Now, many individuals looking at real estate as a financial asset only adds to this demand and makes the overall situation more dire than it should be. What doesn’t help is the nostalgia of non-resident Indians (NRIs) who buy homes and keep them locked.
The storification of real estate, along with the inability and the lack of reluctance of people to look at logic or do the math, makes things difficult for those who want to buy a home to live in it. Of course, all this leads to more homes being built than are lived-in and that adds to pollution both directly and indirectly, making October heat in Mumbai worse than it used to be.
To conclude, as Zweig puts it: “When forming expectations of the future, investors should make sure their picture of the past hasn’t been distorted." Storification of real estate does precisely that. Which is why it is important to take into account the regular expenses that have to be incurred to own real estate, along with the higher risk that one takes on by investing in it.

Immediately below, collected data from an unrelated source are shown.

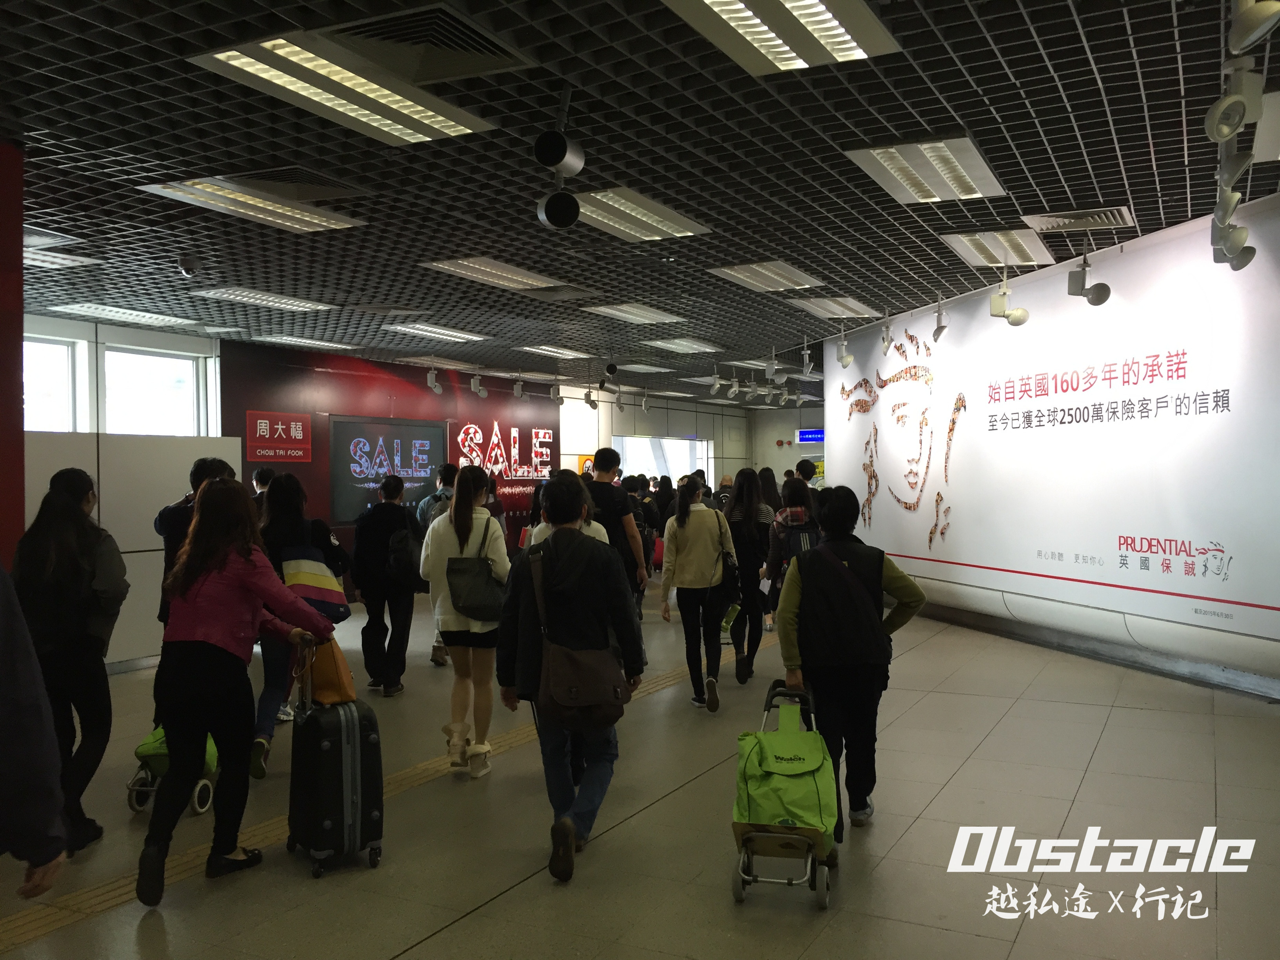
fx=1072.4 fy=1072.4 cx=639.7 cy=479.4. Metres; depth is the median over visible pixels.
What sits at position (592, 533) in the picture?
person
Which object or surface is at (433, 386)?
spotlight
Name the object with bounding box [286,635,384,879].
suitcase
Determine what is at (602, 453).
man
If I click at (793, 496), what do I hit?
woman
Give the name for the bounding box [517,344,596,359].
ceiling light
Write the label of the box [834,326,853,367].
spotlight
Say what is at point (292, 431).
red sign
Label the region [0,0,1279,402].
ceiling
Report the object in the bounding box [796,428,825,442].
blue sign
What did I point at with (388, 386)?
red wall
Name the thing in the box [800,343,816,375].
spotlight
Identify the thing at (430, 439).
display screen
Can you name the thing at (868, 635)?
backpack
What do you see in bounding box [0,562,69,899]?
person
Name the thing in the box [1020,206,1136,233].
air vent
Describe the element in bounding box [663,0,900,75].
ceiling light
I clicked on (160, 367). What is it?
window
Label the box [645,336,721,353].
ceiling light
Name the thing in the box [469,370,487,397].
spotlight
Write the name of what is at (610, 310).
ceiling light
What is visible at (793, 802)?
green bag
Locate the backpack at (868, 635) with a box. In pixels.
[795,539,889,664]
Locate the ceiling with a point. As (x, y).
(976, 124)
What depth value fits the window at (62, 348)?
9.93 m
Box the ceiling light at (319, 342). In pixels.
[247,333,358,350]
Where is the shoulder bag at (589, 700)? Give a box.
[528,544,627,726]
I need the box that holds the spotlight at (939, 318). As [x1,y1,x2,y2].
[930,294,949,342]
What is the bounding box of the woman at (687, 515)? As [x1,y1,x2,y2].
[659,479,738,710]
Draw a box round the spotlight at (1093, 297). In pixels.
[1067,249,1110,306]
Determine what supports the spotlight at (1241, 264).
hanging from the ceiling
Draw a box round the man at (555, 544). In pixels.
[492,476,643,883]
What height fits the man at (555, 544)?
1.495 m
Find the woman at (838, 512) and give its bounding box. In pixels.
[774,487,927,831]
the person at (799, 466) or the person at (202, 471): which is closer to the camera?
the person at (202, 471)
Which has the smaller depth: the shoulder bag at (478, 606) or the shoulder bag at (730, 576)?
the shoulder bag at (478, 606)
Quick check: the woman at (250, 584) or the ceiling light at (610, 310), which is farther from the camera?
the ceiling light at (610, 310)
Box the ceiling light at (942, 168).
[846,136,1005,204]
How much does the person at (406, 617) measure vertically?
1.522 m
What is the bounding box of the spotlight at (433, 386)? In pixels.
[425,365,443,393]
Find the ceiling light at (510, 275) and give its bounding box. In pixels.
[420,255,562,290]
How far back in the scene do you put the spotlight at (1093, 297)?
7.60 m
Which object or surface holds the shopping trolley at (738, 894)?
on the floor
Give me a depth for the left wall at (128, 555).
8.53 m
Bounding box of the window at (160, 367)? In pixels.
[101,344,208,436]
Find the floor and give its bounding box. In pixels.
[0,583,1279,959]
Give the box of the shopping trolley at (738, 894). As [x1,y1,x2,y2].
[732,678,840,909]
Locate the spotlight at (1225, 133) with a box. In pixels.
[1204,63,1265,140]
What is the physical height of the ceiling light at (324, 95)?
0.079 m
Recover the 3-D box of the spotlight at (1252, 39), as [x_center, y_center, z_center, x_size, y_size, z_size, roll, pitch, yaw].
[2.015,-1.546,3.474,0.224,0.283,0.226,0,0,27]
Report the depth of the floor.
4.40 m
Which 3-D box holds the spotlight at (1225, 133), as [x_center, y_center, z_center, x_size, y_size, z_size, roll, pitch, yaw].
[2.327,-1.496,4.201,0.198,0.300,0.197,0,0,27]
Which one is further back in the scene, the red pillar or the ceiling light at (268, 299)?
the ceiling light at (268, 299)
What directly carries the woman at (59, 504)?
on the floor
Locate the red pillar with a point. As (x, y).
(19, 353)
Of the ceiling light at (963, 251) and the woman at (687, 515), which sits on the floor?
the woman at (687, 515)
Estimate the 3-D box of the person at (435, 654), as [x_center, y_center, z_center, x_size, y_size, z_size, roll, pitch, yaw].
[-1.516,0.677,8.479,0.537,1.614,0.554,0,0,27]
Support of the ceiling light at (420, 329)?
in the ceiling
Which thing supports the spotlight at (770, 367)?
hanging from the ceiling
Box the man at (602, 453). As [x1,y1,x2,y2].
[586,447,648,615]
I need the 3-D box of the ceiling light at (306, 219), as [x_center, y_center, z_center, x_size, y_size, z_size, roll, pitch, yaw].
[-2.207,-1.602,6.262,0.557,0.080,1.133,0,0,27]
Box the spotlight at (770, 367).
[763,346,778,376]
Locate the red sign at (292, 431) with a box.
[245,410,313,462]
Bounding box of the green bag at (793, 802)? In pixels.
[733,705,838,844]
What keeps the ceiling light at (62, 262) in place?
in the ceiling
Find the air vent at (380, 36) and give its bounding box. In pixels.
[321,1,534,84]
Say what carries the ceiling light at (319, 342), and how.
in the ceiling
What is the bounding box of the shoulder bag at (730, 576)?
[715,514,742,606]
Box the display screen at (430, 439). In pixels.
[329,415,449,524]
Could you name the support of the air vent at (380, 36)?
in the ceiling
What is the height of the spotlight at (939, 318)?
0.436 m
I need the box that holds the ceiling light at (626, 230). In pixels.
[569,186,709,240]
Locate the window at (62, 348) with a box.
[23,334,84,432]
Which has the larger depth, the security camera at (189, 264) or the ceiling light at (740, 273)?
the ceiling light at (740, 273)
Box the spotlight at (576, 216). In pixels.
[532,88,583,227]
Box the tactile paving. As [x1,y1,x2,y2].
[0,630,750,952]
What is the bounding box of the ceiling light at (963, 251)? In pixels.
[939,227,1055,267]
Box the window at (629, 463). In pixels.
[616,434,711,486]
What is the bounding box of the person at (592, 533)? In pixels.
[526,473,611,551]
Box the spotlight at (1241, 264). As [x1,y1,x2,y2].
[1210,211,1256,269]
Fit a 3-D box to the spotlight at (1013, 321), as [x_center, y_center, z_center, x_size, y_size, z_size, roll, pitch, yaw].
[2.991,-1.484,8.717,0.282,0.493,0.214,0,0,27]
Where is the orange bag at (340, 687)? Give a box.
[304,633,356,705]
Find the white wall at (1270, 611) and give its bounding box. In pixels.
[812,194,1279,697]
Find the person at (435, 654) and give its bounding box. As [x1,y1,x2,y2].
[415,463,460,664]
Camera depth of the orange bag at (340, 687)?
4.23 m
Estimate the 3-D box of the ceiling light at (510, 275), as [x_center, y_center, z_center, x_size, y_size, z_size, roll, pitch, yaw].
[-1.157,-1.638,8.578,0.529,0.073,1.233,0,0,27]
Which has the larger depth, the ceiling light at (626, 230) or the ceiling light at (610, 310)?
the ceiling light at (610, 310)
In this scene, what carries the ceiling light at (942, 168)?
in the ceiling
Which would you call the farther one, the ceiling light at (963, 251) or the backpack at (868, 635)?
the ceiling light at (963, 251)
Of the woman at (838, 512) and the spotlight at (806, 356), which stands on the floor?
the woman at (838, 512)
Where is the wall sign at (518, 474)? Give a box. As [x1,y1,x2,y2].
[454,420,554,492]
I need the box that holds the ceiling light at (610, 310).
[582,301,686,324]
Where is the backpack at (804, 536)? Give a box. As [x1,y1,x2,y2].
[781,519,821,567]
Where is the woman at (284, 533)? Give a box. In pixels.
[250,474,349,776]
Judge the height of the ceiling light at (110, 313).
0.078 m
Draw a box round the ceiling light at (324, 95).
[186,32,500,146]
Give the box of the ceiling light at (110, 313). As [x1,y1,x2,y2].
[46,299,198,327]
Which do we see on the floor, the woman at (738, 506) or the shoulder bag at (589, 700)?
the woman at (738, 506)
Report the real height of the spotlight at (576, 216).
0.577 m
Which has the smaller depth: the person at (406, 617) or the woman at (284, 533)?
the woman at (284, 533)
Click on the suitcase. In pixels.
(356, 757)
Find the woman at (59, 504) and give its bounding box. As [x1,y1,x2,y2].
[11,467,128,849]
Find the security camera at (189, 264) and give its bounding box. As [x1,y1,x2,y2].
[178,253,200,276]
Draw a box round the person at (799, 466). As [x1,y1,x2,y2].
[795,458,819,491]
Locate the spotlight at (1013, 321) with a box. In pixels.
[989,270,1029,326]
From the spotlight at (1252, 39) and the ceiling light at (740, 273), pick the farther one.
the ceiling light at (740, 273)
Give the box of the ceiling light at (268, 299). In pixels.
[187,285,330,312]
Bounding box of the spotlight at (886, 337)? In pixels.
[879,310,894,354]
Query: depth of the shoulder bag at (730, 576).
6.93 m
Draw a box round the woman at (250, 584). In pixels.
[140,477,339,904]
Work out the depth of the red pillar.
5.20 m
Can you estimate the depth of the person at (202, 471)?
5.65 m
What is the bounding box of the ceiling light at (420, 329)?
[384,321,489,343]
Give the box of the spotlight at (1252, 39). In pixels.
[1227,0,1279,54]
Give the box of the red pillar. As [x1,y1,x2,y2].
[0,138,24,569]
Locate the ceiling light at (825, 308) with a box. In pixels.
[791,295,877,319]
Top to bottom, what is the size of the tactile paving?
0.018 m
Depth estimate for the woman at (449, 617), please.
5.40 m
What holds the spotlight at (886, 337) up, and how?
hanging from the ceiling
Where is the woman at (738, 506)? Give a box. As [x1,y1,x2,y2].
[723,467,773,682]
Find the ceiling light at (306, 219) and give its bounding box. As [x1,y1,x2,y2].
[139,175,370,232]
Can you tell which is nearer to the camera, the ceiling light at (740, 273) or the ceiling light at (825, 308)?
the ceiling light at (740, 273)
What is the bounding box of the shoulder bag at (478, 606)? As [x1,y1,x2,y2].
[444,543,505,622]
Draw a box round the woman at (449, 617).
[419,469,509,776]
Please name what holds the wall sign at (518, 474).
attached to the red wall at (388, 386)
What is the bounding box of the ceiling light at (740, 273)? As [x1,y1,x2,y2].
[709,260,822,292]
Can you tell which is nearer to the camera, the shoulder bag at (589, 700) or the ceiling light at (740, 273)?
the shoulder bag at (589, 700)
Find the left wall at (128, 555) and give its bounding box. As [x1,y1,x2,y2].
[21,314,233,671]
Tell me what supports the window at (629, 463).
in the back wall
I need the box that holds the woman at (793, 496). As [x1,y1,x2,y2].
[764,475,820,626]
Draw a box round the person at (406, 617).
[350,474,419,696]
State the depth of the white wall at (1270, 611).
8.43 m
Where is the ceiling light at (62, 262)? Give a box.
[23,246,96,269]
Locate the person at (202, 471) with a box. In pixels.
[156,456,238,627]
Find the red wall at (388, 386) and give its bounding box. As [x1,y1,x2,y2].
[222,339,568,563]
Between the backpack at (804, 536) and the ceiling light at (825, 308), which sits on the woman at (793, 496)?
the backpack at (804, 536)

Of course, nothing of that sort is going to happen—at least not at a level where is starts to make a difference to the Indian economy as a whole. As Morgan Housel writes in Same as Ever—Timeless Lessons On risk, Opportunity, And Living a Good Life: “The influence of a good story drives you crazy if you assume the world is swayed by facts and objectivity—if you assume the best idea or the largest numbers or the correct answer wins." And that’s not how the world works.